■ **Your assignment**: Every entry below must be retyped exactly, and the pictures must be left out.
Input for this task Start Marker
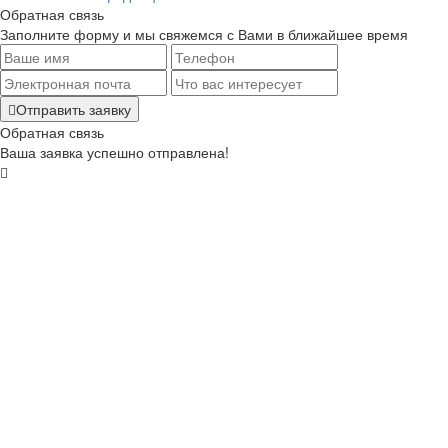
Обратная связь
Заполните форму и мы свяжемся с Вами в ближайшее время
Отправить заявку
Обратная связь
Ваша заявка успешно отправлена!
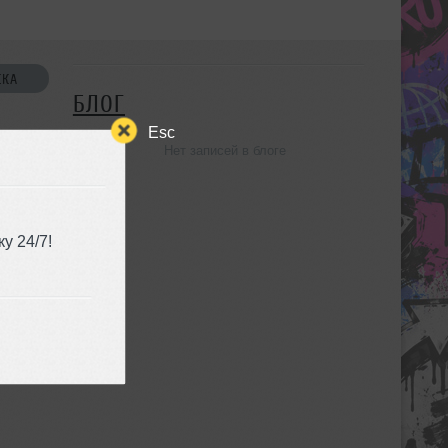
СКА
БЛОГ
Esc
Нет записей в блоге
УЗЬЯ
у 24/7!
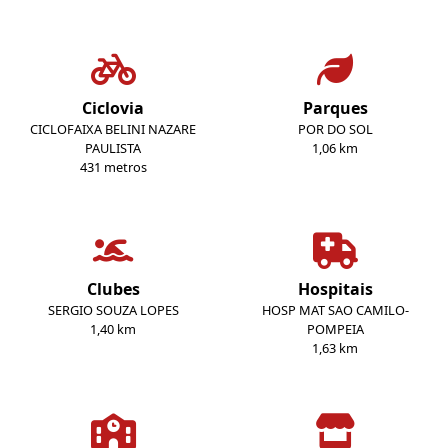
Ciclovia
Parques
CICLOFAIXA BELINI NAZARE
POR DO SOL
PAULISTA
1,06 km
431 metros
Clubes
Hospitais
SERGIO SOUZA LOPES
HOSP MAT SAO CAMILO-
1,40 km
POMPEIA
1,63 km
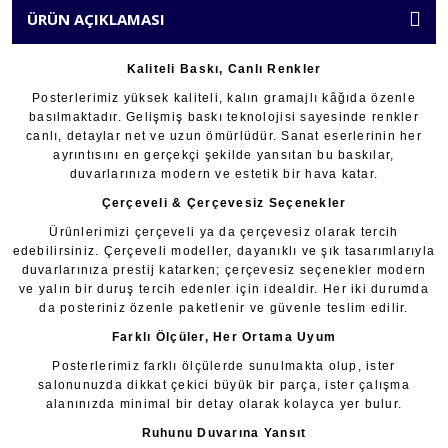
ÜRÜN AÇIKLAMASI
Kaliteli Baskı, Canlı Renkler
Posterlerimiz yüksek kaliteli, kalın gramajlı kâğıda özenle
basılmaktadır. Gelişmiş baskı teknolojisi sayesinde renkler
canlı, detaylar net ve uzun ömürlüdür. Sanat eserlerinin her
ayrıntısını en gerçekçi şekilde yansıtan bu baskılar,
duvarlarınıza modern ve estetik bir hava katar.
Çerçeveli & Çerçevesiz Seçenekler
Ürünlerimizi çerçeveli ya da çerçevesiz olarak tercih
edebilirsiniz. Çerçeveli modeller, dayanıklı ve şık tasarımlarıyla
duvarlarınıza prestij katarken; çerçevesiz seçenekler modern
ve yalın bir duruş tercih edenler için idealdir. Her iki durumda
da posteriniz özenle paketlenir ve güvenle teslim edilir.
Farklı Ölçüler, Her Ortama Uyum
Posterlerimiz farklı ölçülerde sunulmakta olup, ister
salonunuzda dikkat çekici büyük bir parça, ister çalışma
alanınızda minimal bir detay olarak kolayca yer bulur.
Ruhunu Duvarına Yansıt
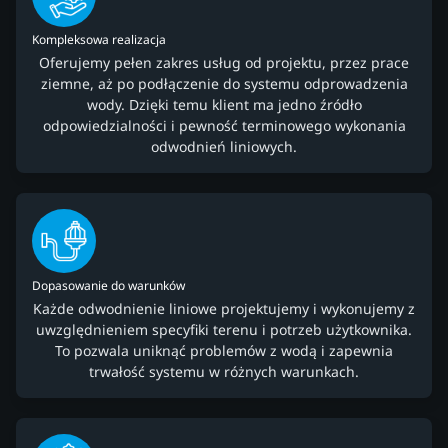
Kompleksowa realizacja
Oferujemy pełen zakres usług od projektu, przez prace
ziemne, aż po podłączenie do systemu odprowadzenia
wody. Dzięki temu klient ma jedno źródło
odpowiedzialności i pewność terminowego wykonania
odwodnień liniowych.
Dopasowanie do warunków
Każde odwodnienie liniowe projektujemy i wykonujemy z
uwzględnieniem specyfiki terenu i potrzeb użytkownika.
To pozwala uniknąć problemów z wodą i zapewnia
trwałość systemu w różnych warunkach.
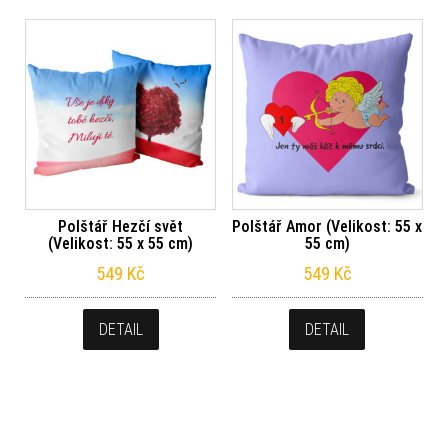
Polštář Hezčí svět
Polštář Amor (Velikost: 55 x
(Velikost: 55 x 55 cm)
55 cm)
549
Kč
549
Kč
DETAIL
DETAIL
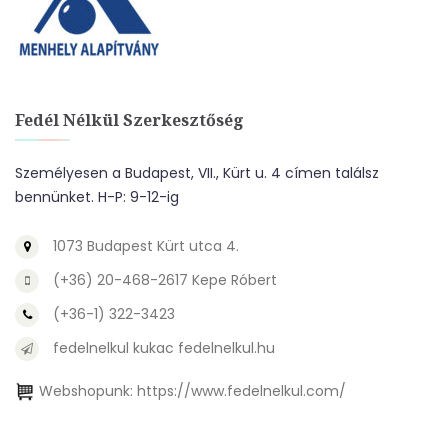
Fedél Nélkül Szerkesztőség
Személyesen a Budapest, VII., Kürt u. 4 címen találsz
bennünket. H-P: 9-12-ig
1073 Budapest Kürt utca 4.
(+36) 20-468-2617 Kepe Róbert
(+36-1) 322-3423
fedelnelkul kukac fedelnelkul.hu
Webshopunk:
https://www.fedelnelkul.com/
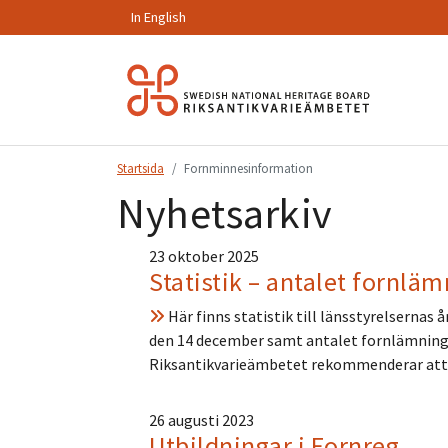
In English
Hoppa
till
innehåll.
Startsida
Fornminnesinformation
Nyhetsarkiv
23 oktober 2025
Statistik – antalet fornlä
Här finns statistik till länsstyrelsernas
den 14 december samt antalet fornlämningar 
Riksantikvarieämbetet rekommenderar att ni
26 augusti 2023
Utbildningar i Fornreg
Input for this task End Marker
■ **Answer area**:
Обратная связь
Заполните форму и мы свяжемся с Вами в ближайшее время
Отправить заявку
Обратная связь
Ваша заявка успешно отправлена!
СКА
БЛОГ
Esc
Нет записей в блоге
УЗЬЯ
у 24/7!
Ciclovia
Parques
CICLOFAIXA BELINI NAZARE
POR DO SOL
PAULISTA
1,06 km
431 metros
Clubes
Hospitais
SERGIO SOUZA LOPES
HOSP MAT SAO CAMILO-
1,40 km
POMPEIA
1,63 km
ÜRÜN AÇIKLAMASI
Kaliteli Baskı, Canlı Renkler
Posterlerimiz yüksek kaliteli, kalın gramajlı kâğıda özenle
basılmaktadır. Gelişmiş baskı teknolojisi sayesinde renkler
canlı, detaylar net ve uzun ömürlüdür. Sanat eserlerinin her
ayrıntısını en gerçekçi şekilde yansıtan bu baskılar,
duvarlarınıza modern ve estetik bir hava katar.
Çerçeveli & Çerçevesiz Seçenekler
Ürünlerimizi çerçeveli ya da çerçevesiz olarak tercih
edebilirsiniz. Çerçeveli modeller, dayanıklı ve şık tasarımlarıyla
duvarlarınıza prestij katarken; çerçevesiz seçenekler modern
ve yalın bir duruş tercih edenler için idealdir. Her iki durumda
da posteriniz özenle paketlenir ve güvenle teslim edilir.
Farklı Ölçüler, Her Ortama Uyum
Posterlerimiz farklı ölçülerde sunulmakta olup, ister
salonunuzda dikkat çekici büyük bir parça, ister çalışma
alanınızda minimal bir detay olarak kolayca yer bulur.
Ruhunu Duvarına Yansıt
Kompleksowa realizacja
Oferujemy pełen zakres usług od projektu, przez prace
ziemne, aż po podłączenie do systemu odprowadzenia
wody. Dzięki temu klient ma jedno źródło
odpowiedzialności i pewność terminowego wykonania
odwodnień liniowych.
Dopasowanie do warunków
Każde odwodnienie liniowe projektujemy i wykonujemy z
uwzględnieniem specyfiki terenu i potrzeb użytkownika.
To pozwala uniknąć problemów z wodą i zapewnia
trwałość systemu w różnych warunkach.
Polštář Hezčí svět
Polštář Amor (Velikost: 55 x
(Velikost: 55 x 55 cm)
55 cm)
549
Kč
549
Kč
DETAIL
DETAIL
Fedél Nélkül Szerkesztőség
Személyesen a Budapest, VII., Kürt u. 4 címen találsz
bennünket. H-P: 9-12-ig
1073 Budapest Kürt utca 4.
(+36) 20-468-2617 Kepe Róbert
(+36-1) 322-3423
fedelnelkul kukac fedelnelkul.hu
Webshopunk:
https://www.fedelnelkul.com/
In English
Hoppa
till
innehåll.
Startsida
Fornminnesinformation
Nyhetsarkiv
23 oktober 2025
Statistik – antalet fornlä
Här finns statistik till länsstyrelsernas
den 14 december samt antalet fornlämningar 
Riksantikvarieämbetet rekommenderar att ni
26 augusti 2023
Utbildningar i Fornreg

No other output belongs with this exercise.